• [Data for review]:
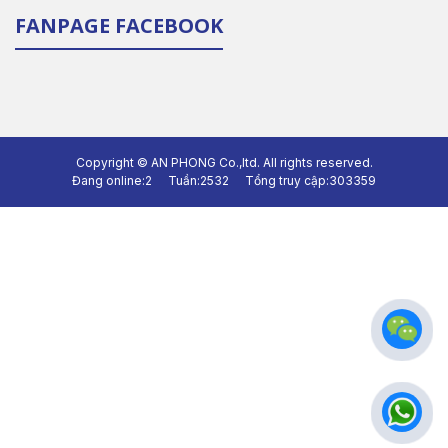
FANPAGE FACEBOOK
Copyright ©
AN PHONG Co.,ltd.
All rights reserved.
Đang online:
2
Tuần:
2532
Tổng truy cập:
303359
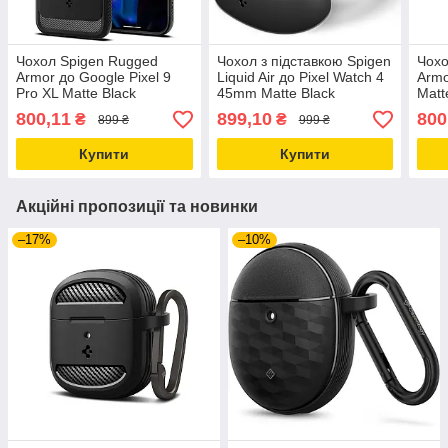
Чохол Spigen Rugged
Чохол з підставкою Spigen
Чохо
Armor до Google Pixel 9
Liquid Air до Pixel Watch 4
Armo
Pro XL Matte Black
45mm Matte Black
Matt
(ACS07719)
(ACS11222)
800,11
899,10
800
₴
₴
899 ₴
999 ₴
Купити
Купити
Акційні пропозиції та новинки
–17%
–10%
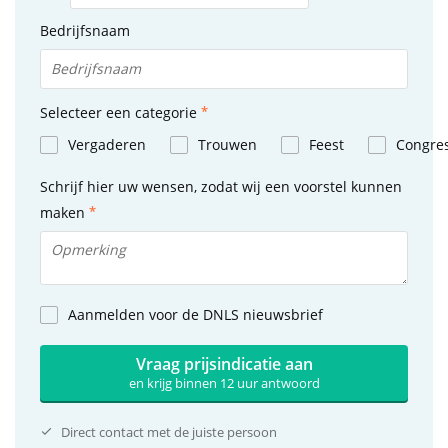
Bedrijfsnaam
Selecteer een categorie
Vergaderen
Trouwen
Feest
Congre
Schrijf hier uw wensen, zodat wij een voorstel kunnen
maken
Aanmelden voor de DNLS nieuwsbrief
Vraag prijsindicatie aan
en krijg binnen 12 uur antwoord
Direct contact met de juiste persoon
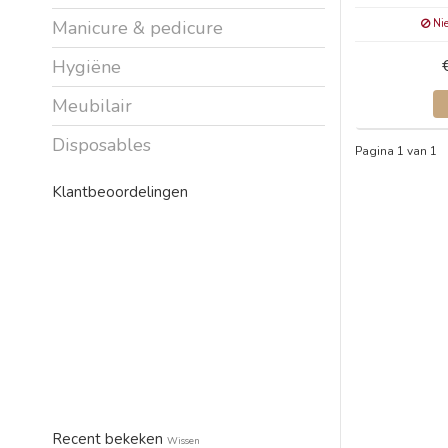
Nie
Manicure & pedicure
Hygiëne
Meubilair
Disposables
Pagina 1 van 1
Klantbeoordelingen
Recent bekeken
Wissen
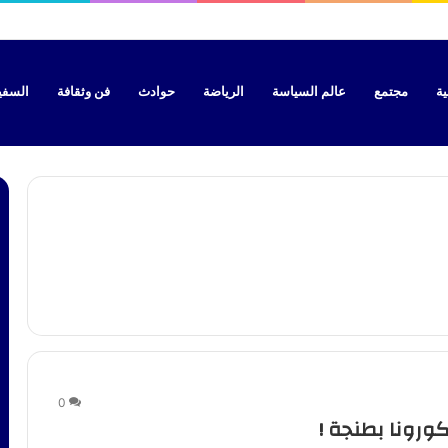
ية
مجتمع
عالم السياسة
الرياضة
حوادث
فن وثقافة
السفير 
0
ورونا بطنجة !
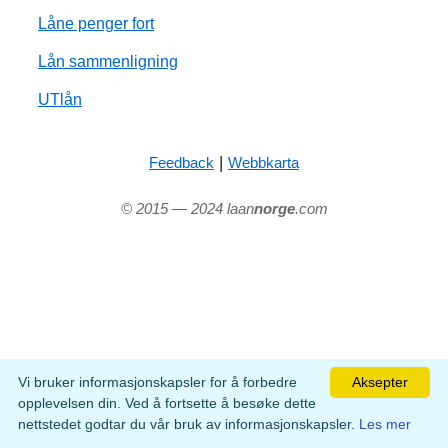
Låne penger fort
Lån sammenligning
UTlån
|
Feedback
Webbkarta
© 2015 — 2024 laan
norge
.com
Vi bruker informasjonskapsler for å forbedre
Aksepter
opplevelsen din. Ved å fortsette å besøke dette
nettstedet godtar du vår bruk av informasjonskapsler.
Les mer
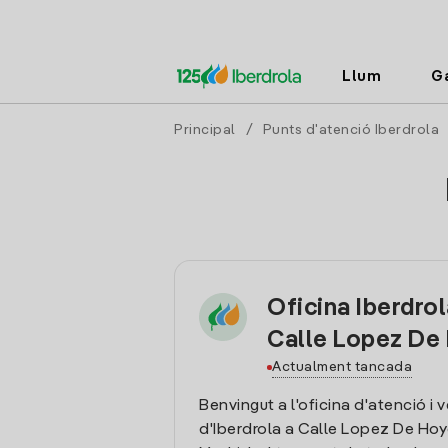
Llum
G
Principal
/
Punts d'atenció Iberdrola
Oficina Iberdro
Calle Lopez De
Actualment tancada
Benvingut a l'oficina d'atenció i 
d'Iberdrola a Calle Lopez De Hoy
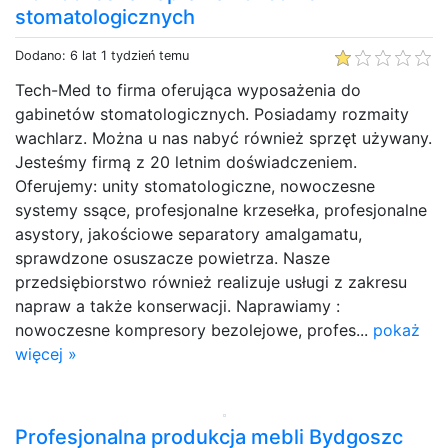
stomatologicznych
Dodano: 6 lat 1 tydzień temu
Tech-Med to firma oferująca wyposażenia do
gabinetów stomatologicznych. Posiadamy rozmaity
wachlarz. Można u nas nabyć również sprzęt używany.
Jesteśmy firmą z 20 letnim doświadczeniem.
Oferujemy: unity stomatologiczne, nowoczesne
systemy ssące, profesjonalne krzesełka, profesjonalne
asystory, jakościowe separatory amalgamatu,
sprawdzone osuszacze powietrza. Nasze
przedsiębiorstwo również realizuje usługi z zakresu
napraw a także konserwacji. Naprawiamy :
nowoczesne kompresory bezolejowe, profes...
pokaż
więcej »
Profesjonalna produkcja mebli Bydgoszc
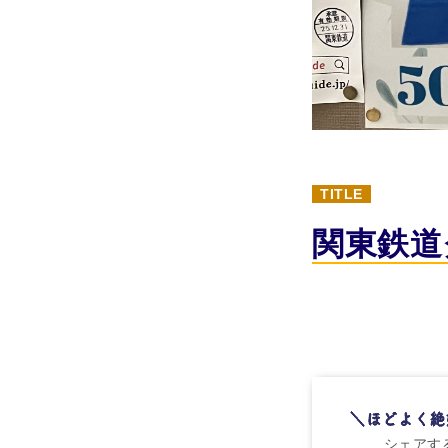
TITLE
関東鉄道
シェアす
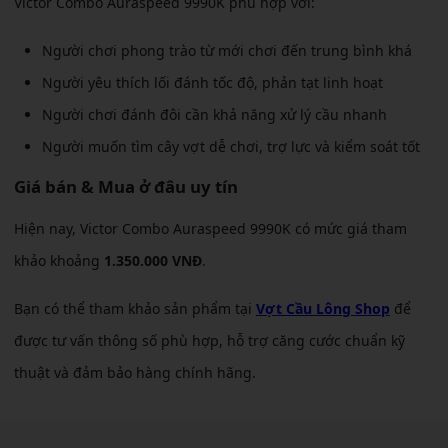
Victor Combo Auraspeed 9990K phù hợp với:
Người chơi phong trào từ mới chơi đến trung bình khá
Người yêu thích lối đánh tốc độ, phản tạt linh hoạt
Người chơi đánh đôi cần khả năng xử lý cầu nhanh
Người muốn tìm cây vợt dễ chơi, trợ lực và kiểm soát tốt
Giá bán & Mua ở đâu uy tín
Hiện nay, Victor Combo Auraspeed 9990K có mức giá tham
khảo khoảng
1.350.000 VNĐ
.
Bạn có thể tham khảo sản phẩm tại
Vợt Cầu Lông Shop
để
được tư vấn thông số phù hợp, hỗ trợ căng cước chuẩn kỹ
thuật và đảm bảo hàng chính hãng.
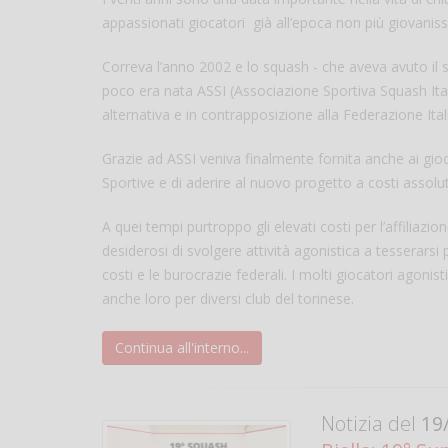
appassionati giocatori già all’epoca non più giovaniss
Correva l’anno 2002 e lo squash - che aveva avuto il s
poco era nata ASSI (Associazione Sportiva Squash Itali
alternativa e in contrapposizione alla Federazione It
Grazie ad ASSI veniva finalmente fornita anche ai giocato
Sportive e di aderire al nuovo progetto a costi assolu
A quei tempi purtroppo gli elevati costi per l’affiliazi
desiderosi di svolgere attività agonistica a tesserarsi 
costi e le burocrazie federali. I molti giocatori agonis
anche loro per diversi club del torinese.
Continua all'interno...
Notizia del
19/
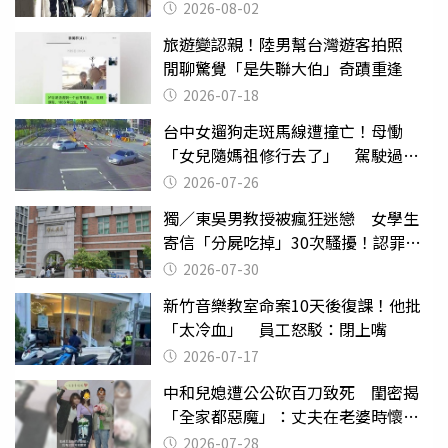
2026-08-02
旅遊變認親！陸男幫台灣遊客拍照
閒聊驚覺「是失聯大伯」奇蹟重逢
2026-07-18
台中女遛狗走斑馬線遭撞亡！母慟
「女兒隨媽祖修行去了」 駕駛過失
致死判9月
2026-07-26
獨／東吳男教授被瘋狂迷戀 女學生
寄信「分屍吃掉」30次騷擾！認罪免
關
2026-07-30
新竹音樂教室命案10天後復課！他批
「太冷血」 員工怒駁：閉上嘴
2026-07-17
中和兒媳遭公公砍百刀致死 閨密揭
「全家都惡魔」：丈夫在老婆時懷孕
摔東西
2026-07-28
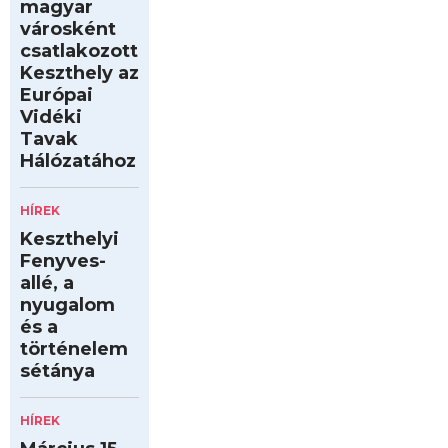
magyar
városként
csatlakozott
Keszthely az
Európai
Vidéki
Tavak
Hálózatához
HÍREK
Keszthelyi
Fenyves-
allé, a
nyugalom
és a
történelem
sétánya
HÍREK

• [What is required]:
Copy out all the lines of the records, replacing "Spigen" with "Otterbox" and changing nothing else. Leave the pictures out of your answer.

• [Answer to the problem]:
FANPAGE FACEBOOK
Copyright ©
AN PHONG Co.,ltd.
All rights reserved.
Đang online:
2
Tuần:
2532
Tổng truy cập:
303359
Чохол Otterbox Rugged
Чохол з підставкою Otterbox
Чохо
Armor до Google Pixel 9
Liquid Air до Pixel Watch 4
Armo
Pro XL Matte Black
45mm Matte Black
Matt
(ACS07719)
(ACS11222)
800,11
899,10
800
₴
₴
899 ₴
999 ₴
Купити
Купити
Акційні пропозиції та новинки
–17%
–10%
Bedrijfsnaam
Selecteer een categorie
Vergaderen
Trouwen
Feest
Congre
Schrijf hier uw wensen, zodat wij een voorstel kunnen
maken
Aanmelden voor de DNLS nieuwsbrief
Vraag prijsindicatie aan
en krijg binnen 12 uur antwoord
Direct contact met de juiste persoon
Nie
Manicure & pedicure
Hygiëne
Meubilair
Disposables
Pagina 1 van 1
Klantbeoordelingen
Recent bekeken
Wissen
ية
مجتمع
عالم السياسة
الرياضة
حوادث
فن وثقافة
السفير 
0
ورونا بطنجة !
Låne penger fort
Lån sammenligning
UTlån
|
Feedback
Webbkarta
© 2015 — 2024 laan
norge
.com
Vi bruker informasjonskapsler for å forbedre
Aksepter
opplevelsen din. Ved å fortsette å besøke dette
nettstedet godtar du vår bruk av informasjonskapsler.
Les mer
Llum
G
Principal
/
Punts d'atenció Iberdrola
Oficina Iberdro
Calle Lopez De
Actualment tancada
Benvingut a l'oficina d'atenció i 
d'Iberdrola a Calle Lopez De Hoy
stomatologicznych
Dodano: 6 lat 1 tydzień temu
Tech-Med to firma oferująca wyposażenia do
gabinetów stomatologicznych. Posiadamy rozmaity
wachlarz. Można u nas nabyć również sprzęt używany.
Jesteśmy firmą z 20 letnim doświadczeniem.
Oferujemy: unity stomatologiczne, nowoczesne
systemy ssące, profesjonalne krzesełka, profesjonalne
asystory, jakościowe separatory amalgamatu,
sprawdzone osuszacze powietrza. Nasze
przedsiębiorstwo również realizuje usługi z zakresu
napraw a także konserwacji. Naprawiamy :
nowoczesne kompresory bezolejowe, profes...
pokaż
więcej »
Profesjonalna produkcja mebli Bydgoszc
TITLE
関東鉄道
シェアす
Victor Combo Auraspeed 9990K phù hợp với:
Người chơi phong trào từ mới chơi đến trung bình khá
Người yêu thích lối đánh tốc độ, phản tạt linh hoạt
Người chơi đánh đôi cần khả năng xử lý cầu nhanh
Người muốn tìm cây vợt dễ chơi, trợ lực và kiểm soát tốt
Giá bán & Mua ở đâu uy tín
Hiện nay, Victor Combo Auraspeed 9990K có mức giá tham
khảo khoảng
1.350.000 VNĐ
.
Bạn có thể tham khảo sản phẩm tại
Vợt Cầu Lông Shop
để
được tư vấn thông số phù hợp, hỗ trợ căng cước chuẩn kỹ
thuật và đảm bảo hàng chính hãng.
appassionati giocatori già all’epoca non più giovaniss
Correva l’anno 2002 e lo squash - che aveva avuto il s
poco era nata ASSI (Associazione Sportiva Squash Itali
alternativa e in contrapposizione alla Federazione It
Grazie ad ASSI veniva finalmente fornita anche ai giocato
Sportive e di aderire al nuovo progetto a costi assolu
A quei tempi purtroppo gli elevati costi per l’affiliazi
desiderosi di svolgere attività agonistica a tesserarsi 
costi e le burocrazie federali. I molti giocatori agonis
anche loro per diversi club del torinese.
Continua all'interno...
Notizia del
19/
2026-08-02
旅遊變認親！陸男幫台灣遊客拍照
閒聊驚覺「是失聯大伯」奇蹟重逢
2026-07-18
台中女遛狗走斑馬線遭撞亡！母慟
「女兒隨媽祖修行去了」 駕駛過失
致死判9月
2026-07-26
獨／東吳男教授被瘋狂迷戀 女學生
寄信「分屍吃掉」30次騷擾！認罪免
關
2026-07-30
新竹音樂教室命案10天後復課！他批
「太冷血」 員工怒駁：閉上嘴
2026-07-17
中和兒媳遭公公砍百刀致死 閨密揭
「全家都惡魔」：丈夫在老婆時懷孕
摔東西
2026-07-28
magyar
városként
csatlakozott
Keszthely az
Európai
Vidéki
Tavak
Hálózatához
HÍREK
Keszthelyi
Fenyves-
allé, a
nyugalom
és a
történelem
sétánya
HÍREK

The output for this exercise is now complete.